→ **To-do item**
Every line of the entries below from the one containing "Hier wurden nicht" to the one containing "Die Verfügbarkeit der", both ends included, must be written out exactly. No other line belongs in the answer.

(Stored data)
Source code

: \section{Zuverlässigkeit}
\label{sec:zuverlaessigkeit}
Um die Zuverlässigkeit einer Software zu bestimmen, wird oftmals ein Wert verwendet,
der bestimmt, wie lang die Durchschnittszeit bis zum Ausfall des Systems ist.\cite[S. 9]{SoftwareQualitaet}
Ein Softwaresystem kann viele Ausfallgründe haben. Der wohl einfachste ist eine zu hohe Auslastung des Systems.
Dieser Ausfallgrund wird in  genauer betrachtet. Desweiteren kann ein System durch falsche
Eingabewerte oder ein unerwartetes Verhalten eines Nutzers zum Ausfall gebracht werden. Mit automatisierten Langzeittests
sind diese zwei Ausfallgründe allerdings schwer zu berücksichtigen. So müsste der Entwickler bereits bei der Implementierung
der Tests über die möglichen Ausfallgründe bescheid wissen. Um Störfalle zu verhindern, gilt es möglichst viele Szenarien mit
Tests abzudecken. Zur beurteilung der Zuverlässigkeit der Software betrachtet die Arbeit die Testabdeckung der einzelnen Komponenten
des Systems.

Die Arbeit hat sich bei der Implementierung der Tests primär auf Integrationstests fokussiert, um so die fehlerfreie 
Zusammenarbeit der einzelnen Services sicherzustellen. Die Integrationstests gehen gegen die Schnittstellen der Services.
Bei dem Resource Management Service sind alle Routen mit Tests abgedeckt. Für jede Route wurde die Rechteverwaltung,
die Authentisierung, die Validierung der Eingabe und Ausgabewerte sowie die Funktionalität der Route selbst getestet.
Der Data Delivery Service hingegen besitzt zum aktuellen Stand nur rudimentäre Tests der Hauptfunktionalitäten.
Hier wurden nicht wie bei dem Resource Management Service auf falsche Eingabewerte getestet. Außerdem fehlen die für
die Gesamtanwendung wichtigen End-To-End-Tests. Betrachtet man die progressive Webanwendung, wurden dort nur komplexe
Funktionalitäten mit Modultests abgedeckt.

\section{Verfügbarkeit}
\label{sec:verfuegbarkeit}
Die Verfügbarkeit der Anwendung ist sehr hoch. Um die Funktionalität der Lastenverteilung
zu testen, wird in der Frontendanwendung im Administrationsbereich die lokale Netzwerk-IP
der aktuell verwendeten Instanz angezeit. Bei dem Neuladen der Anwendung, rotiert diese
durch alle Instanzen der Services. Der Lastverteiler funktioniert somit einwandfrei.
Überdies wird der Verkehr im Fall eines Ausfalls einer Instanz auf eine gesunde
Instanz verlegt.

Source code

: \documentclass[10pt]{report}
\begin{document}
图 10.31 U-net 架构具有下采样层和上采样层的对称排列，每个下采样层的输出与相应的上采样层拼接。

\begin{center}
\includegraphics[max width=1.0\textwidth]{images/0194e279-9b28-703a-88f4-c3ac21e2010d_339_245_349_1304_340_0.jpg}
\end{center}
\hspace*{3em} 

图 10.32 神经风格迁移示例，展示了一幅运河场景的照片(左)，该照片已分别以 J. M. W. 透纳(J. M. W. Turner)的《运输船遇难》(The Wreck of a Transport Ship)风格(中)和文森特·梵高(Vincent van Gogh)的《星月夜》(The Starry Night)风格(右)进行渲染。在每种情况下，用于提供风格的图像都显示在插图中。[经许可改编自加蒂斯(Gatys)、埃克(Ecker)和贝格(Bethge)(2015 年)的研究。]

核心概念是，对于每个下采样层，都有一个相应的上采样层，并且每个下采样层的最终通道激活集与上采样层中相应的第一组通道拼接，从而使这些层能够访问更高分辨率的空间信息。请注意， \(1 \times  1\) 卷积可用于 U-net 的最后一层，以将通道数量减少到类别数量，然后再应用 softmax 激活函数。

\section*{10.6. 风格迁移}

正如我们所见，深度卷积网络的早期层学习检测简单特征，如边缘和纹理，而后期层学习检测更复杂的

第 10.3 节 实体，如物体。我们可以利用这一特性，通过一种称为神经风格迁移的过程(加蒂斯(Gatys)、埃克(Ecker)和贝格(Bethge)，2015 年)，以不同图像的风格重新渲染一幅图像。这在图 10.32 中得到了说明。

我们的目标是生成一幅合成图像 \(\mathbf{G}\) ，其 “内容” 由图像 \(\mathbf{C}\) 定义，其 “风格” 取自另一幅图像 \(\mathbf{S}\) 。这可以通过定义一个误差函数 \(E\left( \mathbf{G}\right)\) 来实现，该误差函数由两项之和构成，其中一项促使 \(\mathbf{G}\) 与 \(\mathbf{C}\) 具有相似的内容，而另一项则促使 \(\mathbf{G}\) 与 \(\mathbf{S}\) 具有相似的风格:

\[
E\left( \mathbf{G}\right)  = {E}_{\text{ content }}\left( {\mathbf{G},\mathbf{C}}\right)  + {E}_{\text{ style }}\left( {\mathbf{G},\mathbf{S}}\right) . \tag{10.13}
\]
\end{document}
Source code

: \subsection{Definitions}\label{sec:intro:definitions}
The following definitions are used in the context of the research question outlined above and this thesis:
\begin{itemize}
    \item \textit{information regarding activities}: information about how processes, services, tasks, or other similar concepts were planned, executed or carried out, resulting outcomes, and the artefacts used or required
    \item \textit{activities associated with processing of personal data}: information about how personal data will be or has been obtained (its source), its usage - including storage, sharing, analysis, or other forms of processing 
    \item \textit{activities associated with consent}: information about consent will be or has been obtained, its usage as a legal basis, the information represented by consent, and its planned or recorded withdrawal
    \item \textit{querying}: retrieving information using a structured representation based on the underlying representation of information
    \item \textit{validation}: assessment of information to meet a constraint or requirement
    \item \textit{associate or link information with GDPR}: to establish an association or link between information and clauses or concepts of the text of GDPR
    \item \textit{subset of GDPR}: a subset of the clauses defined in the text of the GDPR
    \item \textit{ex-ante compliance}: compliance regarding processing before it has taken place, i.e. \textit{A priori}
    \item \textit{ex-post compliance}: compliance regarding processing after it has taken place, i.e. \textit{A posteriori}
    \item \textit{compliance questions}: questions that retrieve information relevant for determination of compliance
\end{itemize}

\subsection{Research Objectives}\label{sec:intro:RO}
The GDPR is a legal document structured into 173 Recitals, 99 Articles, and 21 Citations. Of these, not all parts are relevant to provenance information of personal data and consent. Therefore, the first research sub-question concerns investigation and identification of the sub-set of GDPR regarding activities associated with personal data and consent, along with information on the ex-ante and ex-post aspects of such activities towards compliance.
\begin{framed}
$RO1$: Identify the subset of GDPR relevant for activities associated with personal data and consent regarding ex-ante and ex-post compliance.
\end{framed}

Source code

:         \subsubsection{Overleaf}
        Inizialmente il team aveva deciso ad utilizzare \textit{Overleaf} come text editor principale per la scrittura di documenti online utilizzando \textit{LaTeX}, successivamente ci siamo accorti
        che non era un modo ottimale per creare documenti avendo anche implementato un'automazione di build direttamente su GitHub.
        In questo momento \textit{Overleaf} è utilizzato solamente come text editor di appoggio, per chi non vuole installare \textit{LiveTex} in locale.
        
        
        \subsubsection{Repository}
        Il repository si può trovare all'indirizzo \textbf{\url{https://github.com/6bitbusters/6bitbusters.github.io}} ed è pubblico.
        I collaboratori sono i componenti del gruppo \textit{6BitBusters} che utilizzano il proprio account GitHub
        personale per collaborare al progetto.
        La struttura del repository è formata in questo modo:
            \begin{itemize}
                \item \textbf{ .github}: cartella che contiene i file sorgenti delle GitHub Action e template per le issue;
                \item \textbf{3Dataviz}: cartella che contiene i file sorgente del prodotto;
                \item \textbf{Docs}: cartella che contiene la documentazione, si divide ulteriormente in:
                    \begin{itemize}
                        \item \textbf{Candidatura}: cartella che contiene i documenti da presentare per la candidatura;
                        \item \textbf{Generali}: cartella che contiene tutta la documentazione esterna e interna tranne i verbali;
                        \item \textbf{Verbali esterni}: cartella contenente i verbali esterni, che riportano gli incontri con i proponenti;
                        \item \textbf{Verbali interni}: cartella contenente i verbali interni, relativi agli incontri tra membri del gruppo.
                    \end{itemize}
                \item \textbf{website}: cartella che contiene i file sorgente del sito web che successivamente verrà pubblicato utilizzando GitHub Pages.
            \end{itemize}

→ **Solution to this exercise**
Hier wurden nicht wie bei dem Resource Management Service auf falsche Eingabewerte getestet. Außerdem fehlen die für
die Gesamtanwendung wichtigen End-To-End-Tests. Betrachtet man die progressive Webanwendung, wurden dort nur komplexe
Funktionalitäten mit Modultests abgedeckt.

\section{Verfügbarkeit}
\label{sec:verfuegbarkeit}
Die Verfügbarkeit der Anwendung ist sehr hoch. Um die Funktionalität der Lastenverteilung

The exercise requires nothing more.